Not so coincidentally, guess who sent up a warning flare to Democrats on this issue?

Ironically, the momentum on this hyperbole was momentarily halted by none other than the Congressional Hispanic Caucus. As The Daily Beast reported, the Democratic group on Capitol Hill began distributing their arguments against calls for the abolition of ICE, even while arguing that its border enforcement was “inhumane and harsh.” However, the group pointed out that ICE and its 20,000 employees do a lot more than enforce border security, such as human trafficking, firearms smuggling, and counterterrorism. The counter to bad policy is to set better policy, the Caucus argued, not to wipe out an agency that has many different responsibilities, most of which have broad bipartisan consensus in both scope and execution.
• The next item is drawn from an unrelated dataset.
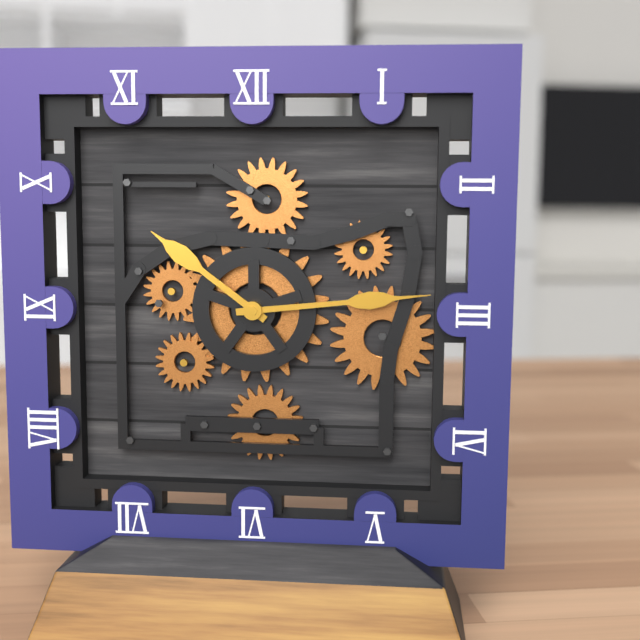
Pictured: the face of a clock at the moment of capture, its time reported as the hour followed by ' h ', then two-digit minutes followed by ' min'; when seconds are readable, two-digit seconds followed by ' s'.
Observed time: 10 h 14 min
Still, Republicans had better not sit back and rest on the dubious laurels of their opponents’ incompetence. The gap on the generic ballot has begun to expand again, as the average at RCP shows, drifting back up to 7.2 points after two months of Republican gains. It’s even ticking back up at Rasmussen, where the latest iteration found a Democrat +6 lead after several rounds of D+4. That might be a gender gap coming back into play, as Kraushaar believes, or a delayed impact of the family-separation issue finally coming into view. If Democrats continue to demand abolishment of enforcement rather than cooperate on a fix for those outcomes, the backlash might soon be heading their way instead.